## Stored items

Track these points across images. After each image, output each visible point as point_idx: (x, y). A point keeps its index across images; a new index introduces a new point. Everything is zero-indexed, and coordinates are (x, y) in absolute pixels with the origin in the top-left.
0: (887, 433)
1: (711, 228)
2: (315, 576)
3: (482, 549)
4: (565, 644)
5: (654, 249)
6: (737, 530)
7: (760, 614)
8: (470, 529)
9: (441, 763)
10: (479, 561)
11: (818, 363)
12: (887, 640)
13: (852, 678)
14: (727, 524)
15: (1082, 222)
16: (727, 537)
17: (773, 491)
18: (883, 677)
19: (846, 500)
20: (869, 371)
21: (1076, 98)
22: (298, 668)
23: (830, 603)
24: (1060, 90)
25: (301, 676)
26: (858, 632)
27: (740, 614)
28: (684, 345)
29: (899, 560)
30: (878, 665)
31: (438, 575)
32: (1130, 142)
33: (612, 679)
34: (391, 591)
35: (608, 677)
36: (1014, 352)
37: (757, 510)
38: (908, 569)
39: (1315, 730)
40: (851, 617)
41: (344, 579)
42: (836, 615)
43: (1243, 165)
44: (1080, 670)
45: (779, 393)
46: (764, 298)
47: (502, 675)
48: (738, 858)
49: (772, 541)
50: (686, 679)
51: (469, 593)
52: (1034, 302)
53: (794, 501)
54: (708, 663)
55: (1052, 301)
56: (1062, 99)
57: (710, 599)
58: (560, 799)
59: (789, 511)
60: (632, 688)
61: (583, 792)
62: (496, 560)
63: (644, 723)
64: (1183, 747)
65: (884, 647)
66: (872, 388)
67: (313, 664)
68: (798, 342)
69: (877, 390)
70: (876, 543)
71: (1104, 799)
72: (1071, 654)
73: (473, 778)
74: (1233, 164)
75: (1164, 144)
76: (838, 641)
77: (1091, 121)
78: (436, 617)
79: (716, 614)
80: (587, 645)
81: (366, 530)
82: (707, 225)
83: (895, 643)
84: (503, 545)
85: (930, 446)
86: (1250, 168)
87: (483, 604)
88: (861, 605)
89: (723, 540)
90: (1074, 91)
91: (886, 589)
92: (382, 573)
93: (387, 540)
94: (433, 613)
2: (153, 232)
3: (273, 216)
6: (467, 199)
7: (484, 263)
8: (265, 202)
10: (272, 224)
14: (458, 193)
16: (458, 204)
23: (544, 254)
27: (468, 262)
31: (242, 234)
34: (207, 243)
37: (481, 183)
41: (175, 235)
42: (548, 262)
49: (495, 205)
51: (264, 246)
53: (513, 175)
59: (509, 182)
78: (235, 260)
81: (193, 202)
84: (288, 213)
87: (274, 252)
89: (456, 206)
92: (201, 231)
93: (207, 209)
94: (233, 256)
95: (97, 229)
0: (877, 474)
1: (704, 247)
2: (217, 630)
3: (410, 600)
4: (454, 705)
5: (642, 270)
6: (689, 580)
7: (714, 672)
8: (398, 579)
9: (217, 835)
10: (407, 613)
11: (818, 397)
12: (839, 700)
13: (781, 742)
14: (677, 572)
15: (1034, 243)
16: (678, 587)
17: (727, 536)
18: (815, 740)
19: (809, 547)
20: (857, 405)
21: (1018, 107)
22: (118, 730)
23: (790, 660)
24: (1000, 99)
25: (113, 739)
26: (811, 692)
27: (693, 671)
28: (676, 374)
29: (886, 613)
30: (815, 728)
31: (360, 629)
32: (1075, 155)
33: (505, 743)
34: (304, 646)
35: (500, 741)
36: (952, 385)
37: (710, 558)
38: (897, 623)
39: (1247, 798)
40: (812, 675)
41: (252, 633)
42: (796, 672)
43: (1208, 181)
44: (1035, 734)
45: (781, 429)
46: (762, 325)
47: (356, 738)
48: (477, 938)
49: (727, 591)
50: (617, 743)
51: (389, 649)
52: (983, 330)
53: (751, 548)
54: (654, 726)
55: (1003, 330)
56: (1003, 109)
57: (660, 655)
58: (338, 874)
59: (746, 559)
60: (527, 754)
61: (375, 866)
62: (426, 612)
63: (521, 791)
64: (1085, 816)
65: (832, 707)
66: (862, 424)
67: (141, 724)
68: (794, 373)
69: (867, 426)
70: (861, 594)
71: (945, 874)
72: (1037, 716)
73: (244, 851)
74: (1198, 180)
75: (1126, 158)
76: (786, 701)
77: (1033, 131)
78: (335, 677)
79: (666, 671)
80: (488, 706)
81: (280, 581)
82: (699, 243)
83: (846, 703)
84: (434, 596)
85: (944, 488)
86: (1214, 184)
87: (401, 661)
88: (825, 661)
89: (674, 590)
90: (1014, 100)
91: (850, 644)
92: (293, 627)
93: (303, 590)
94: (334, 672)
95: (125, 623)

---

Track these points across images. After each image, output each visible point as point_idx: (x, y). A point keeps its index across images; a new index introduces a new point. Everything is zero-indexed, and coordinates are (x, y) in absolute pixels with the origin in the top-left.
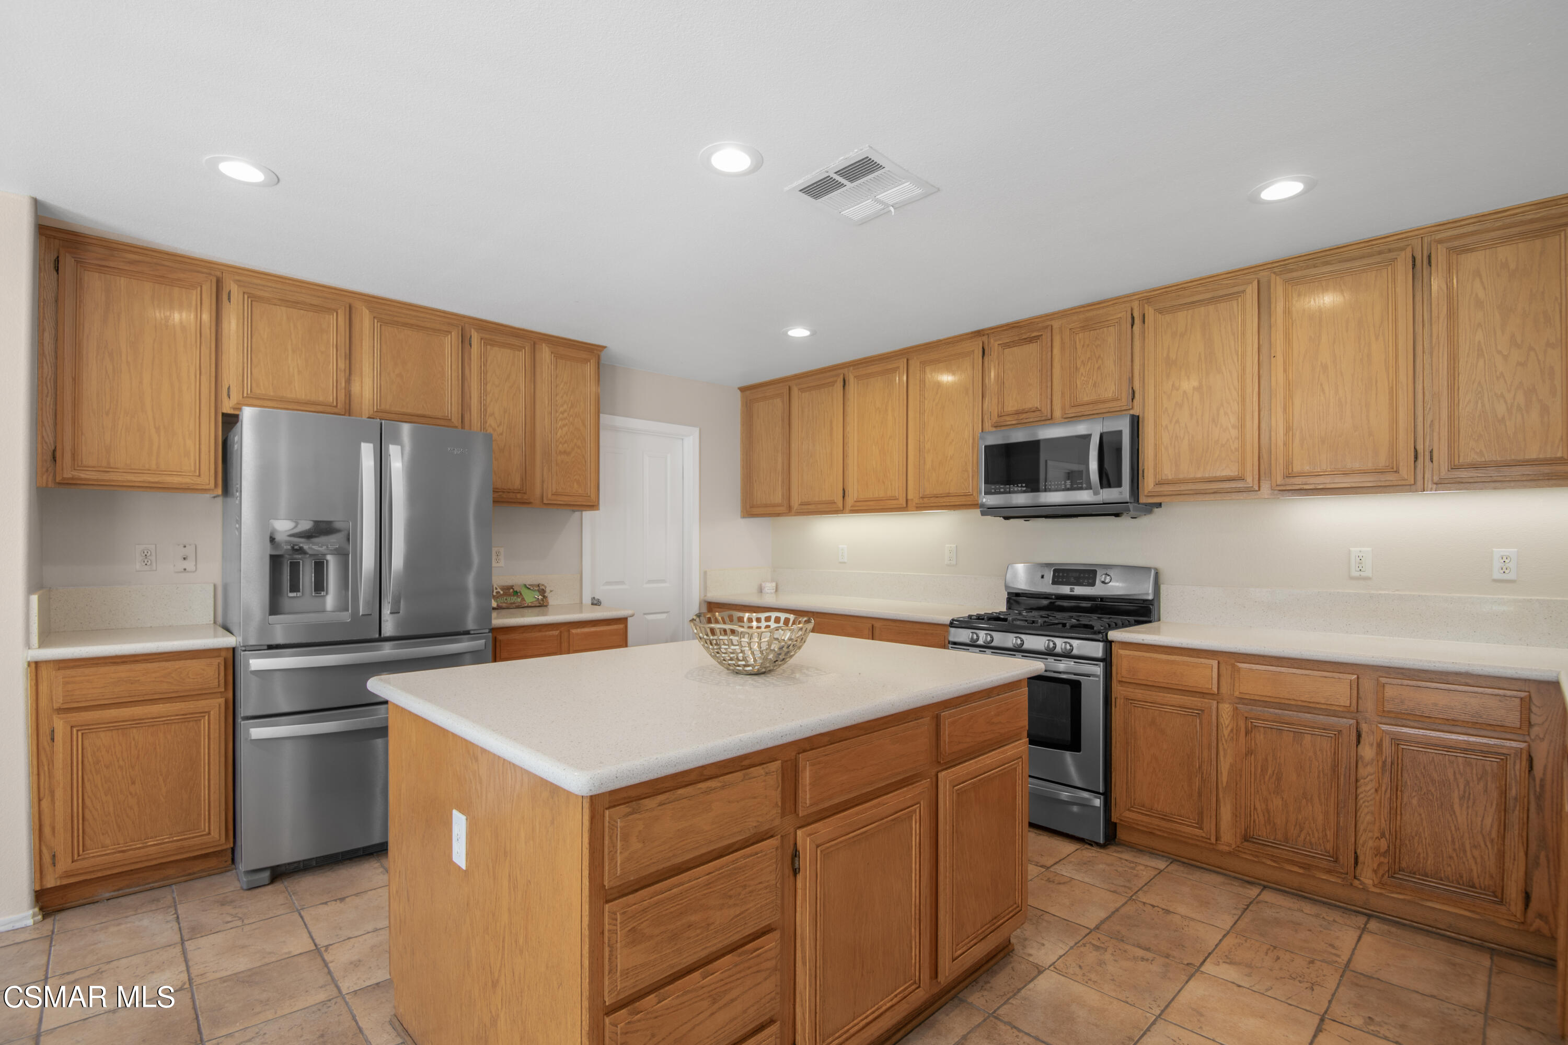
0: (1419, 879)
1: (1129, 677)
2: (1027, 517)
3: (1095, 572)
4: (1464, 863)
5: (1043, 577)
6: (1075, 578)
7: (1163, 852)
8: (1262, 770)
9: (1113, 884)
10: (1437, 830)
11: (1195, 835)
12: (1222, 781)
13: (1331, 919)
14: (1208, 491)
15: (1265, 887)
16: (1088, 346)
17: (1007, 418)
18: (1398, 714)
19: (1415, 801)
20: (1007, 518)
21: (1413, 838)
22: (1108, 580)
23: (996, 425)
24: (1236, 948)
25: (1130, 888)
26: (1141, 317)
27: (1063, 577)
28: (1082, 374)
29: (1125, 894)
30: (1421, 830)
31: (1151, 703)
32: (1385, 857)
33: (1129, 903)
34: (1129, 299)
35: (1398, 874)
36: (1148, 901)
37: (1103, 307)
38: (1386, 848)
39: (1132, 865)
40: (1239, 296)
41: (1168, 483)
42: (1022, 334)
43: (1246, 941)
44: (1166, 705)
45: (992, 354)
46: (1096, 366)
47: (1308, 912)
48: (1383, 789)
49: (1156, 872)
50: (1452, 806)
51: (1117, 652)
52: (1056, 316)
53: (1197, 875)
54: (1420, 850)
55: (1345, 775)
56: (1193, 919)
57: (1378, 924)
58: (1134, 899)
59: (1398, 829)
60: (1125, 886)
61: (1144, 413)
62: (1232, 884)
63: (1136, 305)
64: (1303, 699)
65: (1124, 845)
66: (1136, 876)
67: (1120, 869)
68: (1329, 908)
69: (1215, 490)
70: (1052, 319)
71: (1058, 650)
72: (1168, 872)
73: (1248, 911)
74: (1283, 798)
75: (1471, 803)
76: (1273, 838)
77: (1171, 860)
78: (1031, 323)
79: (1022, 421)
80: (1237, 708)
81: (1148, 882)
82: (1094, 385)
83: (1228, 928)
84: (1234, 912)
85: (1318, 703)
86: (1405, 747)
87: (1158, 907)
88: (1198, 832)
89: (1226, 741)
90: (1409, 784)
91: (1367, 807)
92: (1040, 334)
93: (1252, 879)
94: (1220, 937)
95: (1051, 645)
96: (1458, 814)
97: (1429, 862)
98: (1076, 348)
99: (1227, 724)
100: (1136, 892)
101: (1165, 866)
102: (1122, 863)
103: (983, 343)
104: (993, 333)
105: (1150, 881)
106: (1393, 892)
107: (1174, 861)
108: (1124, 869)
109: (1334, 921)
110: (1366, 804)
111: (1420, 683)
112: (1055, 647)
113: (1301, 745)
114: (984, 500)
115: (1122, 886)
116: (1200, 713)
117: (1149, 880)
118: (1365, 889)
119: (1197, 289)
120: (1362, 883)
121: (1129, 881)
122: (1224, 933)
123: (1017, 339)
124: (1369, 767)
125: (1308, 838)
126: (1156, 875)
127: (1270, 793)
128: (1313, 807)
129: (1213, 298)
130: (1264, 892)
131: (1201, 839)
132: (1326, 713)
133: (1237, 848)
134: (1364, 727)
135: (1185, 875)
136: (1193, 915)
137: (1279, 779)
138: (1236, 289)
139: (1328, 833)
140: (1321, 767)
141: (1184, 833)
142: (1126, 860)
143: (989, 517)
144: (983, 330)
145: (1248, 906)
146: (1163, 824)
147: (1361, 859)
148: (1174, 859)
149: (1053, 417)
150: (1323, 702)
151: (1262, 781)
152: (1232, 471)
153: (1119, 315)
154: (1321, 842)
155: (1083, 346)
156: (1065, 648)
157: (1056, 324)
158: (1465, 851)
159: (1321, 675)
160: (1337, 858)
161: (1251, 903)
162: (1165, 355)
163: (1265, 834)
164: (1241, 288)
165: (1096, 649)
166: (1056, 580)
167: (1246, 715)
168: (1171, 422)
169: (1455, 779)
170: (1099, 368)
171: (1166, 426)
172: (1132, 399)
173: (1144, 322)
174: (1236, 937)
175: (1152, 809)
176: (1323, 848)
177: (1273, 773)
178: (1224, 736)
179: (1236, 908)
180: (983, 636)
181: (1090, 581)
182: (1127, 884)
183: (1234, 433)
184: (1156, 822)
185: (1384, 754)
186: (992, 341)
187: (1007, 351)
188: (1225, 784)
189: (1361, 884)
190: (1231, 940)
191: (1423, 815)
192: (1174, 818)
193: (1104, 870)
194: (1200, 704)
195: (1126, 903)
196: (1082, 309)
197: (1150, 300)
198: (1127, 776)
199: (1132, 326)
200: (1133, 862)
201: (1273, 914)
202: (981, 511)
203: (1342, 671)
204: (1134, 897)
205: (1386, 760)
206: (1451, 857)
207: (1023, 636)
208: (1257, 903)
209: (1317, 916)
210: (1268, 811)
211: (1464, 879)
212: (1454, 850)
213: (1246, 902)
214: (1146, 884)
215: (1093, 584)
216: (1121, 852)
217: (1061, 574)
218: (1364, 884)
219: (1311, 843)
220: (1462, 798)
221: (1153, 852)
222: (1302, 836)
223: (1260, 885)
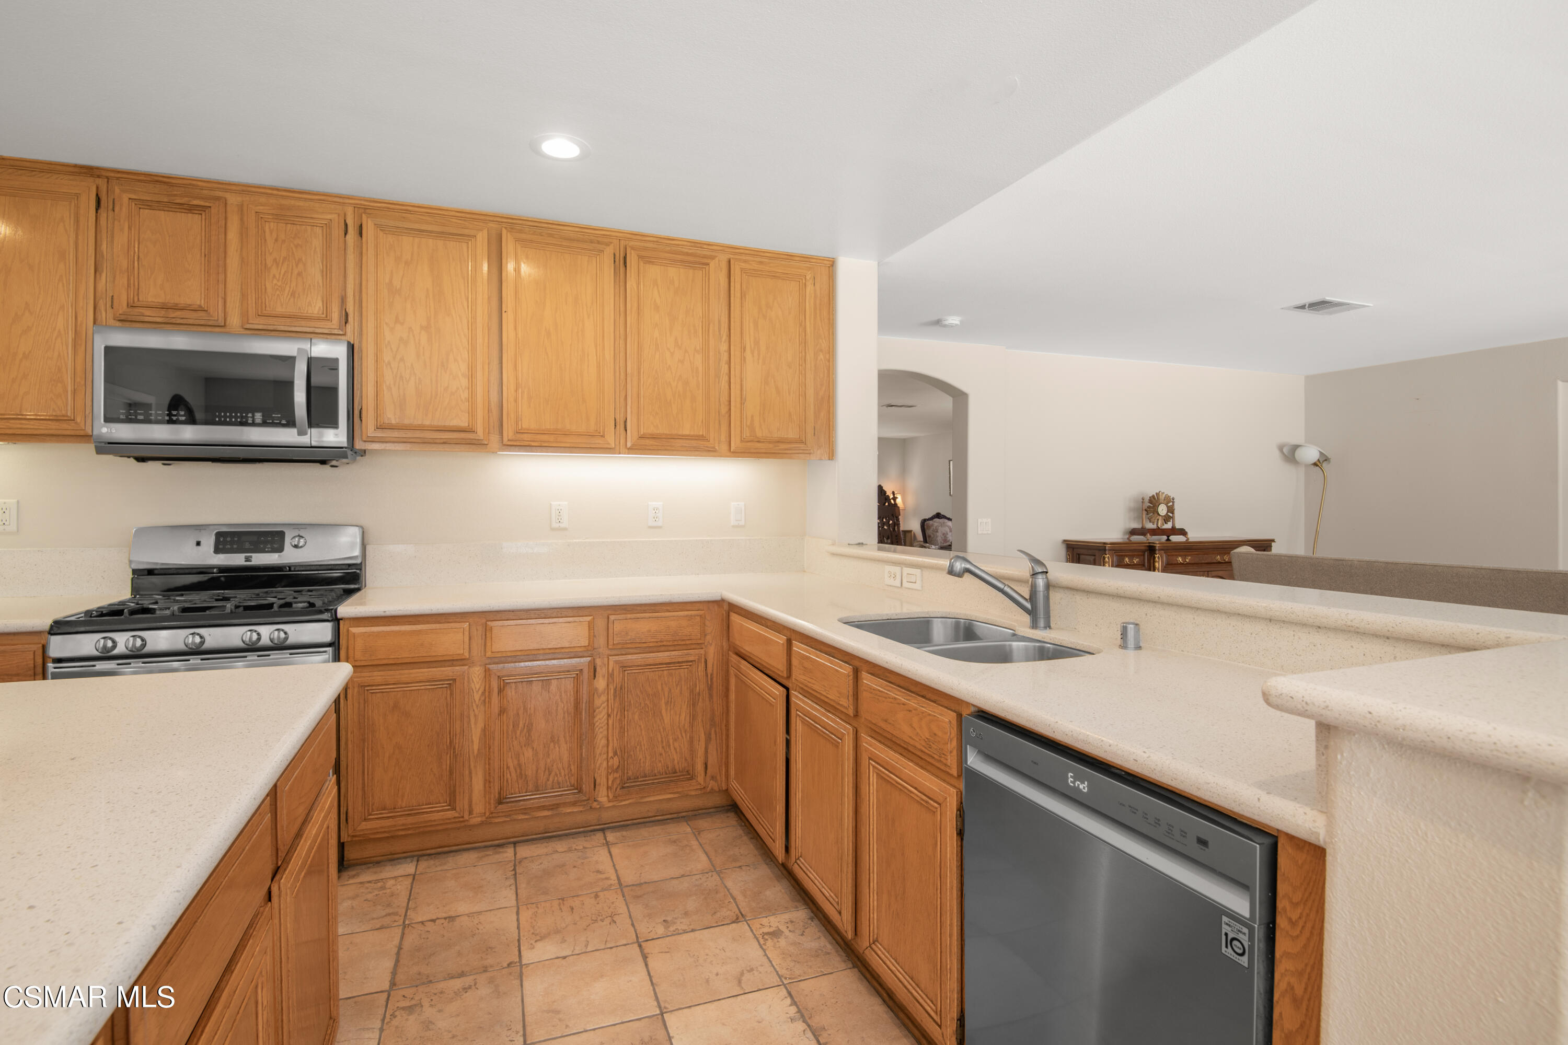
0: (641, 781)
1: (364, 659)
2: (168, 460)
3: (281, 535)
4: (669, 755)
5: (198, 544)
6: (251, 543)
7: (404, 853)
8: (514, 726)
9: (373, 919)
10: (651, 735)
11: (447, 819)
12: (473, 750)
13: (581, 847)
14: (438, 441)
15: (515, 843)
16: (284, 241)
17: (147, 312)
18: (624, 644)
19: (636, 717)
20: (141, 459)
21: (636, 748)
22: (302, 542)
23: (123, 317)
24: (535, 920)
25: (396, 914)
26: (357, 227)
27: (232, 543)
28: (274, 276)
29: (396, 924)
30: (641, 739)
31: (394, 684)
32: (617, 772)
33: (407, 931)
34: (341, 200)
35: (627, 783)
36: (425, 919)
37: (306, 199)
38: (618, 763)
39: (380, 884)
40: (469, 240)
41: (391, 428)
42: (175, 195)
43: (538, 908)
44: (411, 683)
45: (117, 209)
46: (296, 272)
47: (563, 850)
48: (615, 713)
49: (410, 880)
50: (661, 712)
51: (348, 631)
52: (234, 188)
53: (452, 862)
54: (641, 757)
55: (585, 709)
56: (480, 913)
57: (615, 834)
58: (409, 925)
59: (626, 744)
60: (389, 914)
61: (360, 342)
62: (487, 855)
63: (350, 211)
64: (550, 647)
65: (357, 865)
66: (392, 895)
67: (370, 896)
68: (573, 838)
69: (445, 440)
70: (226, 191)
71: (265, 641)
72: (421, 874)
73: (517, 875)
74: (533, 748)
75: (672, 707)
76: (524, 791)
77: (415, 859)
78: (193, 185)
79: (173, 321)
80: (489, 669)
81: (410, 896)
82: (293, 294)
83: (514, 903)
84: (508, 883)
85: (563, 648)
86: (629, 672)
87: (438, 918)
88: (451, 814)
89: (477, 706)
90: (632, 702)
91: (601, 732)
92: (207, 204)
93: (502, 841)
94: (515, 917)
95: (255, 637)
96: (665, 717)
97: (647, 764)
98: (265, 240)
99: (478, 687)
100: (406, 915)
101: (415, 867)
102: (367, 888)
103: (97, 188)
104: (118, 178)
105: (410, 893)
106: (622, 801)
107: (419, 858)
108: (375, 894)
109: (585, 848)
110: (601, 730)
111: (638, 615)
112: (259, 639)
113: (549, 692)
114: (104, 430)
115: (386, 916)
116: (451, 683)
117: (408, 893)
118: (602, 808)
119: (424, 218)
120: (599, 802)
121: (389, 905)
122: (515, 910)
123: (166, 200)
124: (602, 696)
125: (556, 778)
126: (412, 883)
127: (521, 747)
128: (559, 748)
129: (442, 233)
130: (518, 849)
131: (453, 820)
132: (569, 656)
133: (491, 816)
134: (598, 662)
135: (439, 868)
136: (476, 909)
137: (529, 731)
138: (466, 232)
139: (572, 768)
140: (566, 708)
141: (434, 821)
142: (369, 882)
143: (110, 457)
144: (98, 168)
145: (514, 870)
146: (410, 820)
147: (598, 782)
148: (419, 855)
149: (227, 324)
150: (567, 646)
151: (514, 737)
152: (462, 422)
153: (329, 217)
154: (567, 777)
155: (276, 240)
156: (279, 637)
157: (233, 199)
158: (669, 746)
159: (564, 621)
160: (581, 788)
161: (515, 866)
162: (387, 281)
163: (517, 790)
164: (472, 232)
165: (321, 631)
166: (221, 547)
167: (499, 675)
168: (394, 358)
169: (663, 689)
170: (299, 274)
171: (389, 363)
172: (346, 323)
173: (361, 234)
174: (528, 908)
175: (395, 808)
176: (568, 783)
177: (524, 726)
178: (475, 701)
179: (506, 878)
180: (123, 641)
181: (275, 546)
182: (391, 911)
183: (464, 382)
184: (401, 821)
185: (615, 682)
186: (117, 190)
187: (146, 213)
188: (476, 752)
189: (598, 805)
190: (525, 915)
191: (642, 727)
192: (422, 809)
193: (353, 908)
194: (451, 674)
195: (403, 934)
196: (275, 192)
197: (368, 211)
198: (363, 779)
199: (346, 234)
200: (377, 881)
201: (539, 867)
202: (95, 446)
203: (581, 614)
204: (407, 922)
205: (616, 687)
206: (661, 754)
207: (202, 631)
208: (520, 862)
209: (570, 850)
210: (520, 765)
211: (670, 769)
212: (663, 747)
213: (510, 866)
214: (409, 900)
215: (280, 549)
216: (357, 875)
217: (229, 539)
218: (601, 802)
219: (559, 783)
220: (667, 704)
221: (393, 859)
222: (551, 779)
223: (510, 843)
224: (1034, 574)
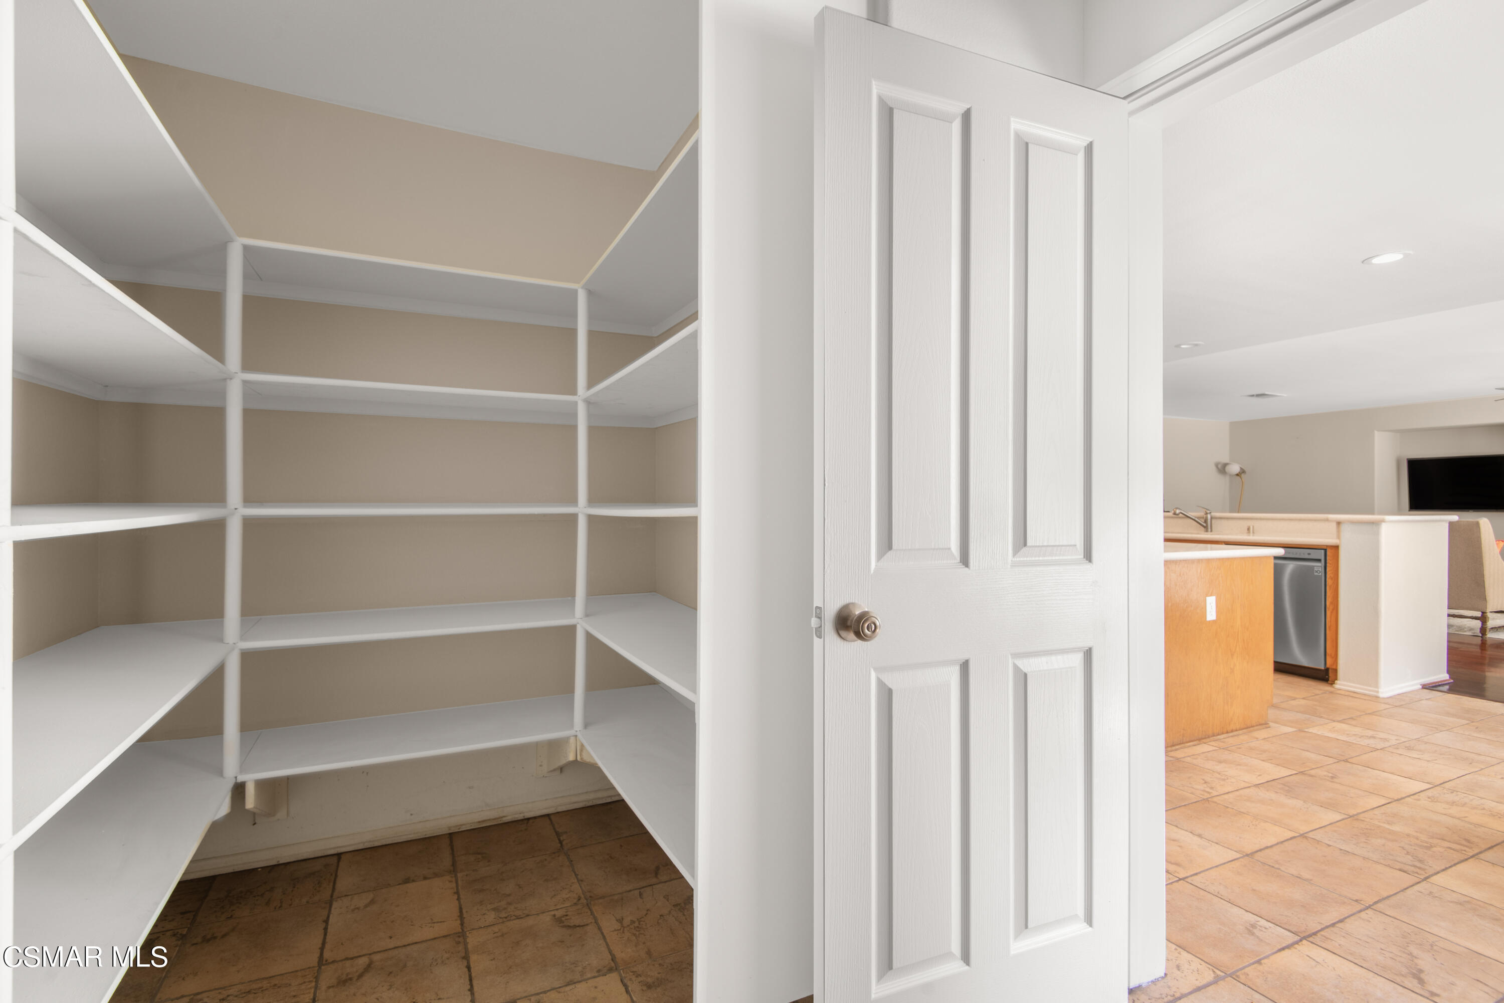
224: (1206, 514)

## EXERCISE INSTRUCTIONS
Copy out each line of the data above, exactly, if it lies between the line holding "135: (1185, 875)" and the line holding "205: (1386, 760)", inclusive; copy no other line.

## RESULT OF THIS TASK
135: (1185, 875)
136: (1193, 915)
137: (1279, 779)
138: (1236, 289)
139: (1328, 833)
140: (1321, 767)
141: (1184, 833)
142: (1126, 860)
143: (989, 517)
144: (983, 330)
145: (1248, 906)
146: (1163, 824)
147: (1361, 859)
148: (1174, 859)
149: (1053, 417)
150: (1323, 702)
151: (1262, 781)
152: (1232, 471)
153: (1119, 315)
154: (1321, 842)
155: (1083, 346)
156: (1065, 648)
157: (1056, 324)
158: (1465, 851)
159: (1321, 675)
160: (1337, 858)
161: (1251, 903)
162: (1165, 355)
163: (1265, 834)
164: (1241, 288)
165: (1096, 649)
166: (1056, 580)
167: (1246, 715)
168: (1171, 422)
169: (1455, 779)
170: (1099, 368)
171: (1166, 426)
172: (1132, 399)
173: (1144, 322)
174: (1236, 937)
175: (1152, 809)
176: (1323, 848)
177: (1273, 773)
178: (1224, 736)
179: (1236, 908)
180: (983, 636)
181: (1090, 581)
182: (1127, 884)
183: (1234, 433)
184: (1156, 822)
185: (1384, 754)
186: (992, 341)
187: (1007, 351)
188: (1225, 784)
189: (1361, 884)
190: (1231, 940)
191: (1423, 815)
192: (1174, 818)
193: (1104, 870)
194: (1200, 704)
195: (1126, 903)
196: (1082, 309)
197: (1150, 300)
198: (1127, 776)
199: (1132, 326)
200: (1133, 862)
201: (1273, 914)
202: (981, 511)
203: (1342, 671)
204: (1134, 897)
205: (1386, 760)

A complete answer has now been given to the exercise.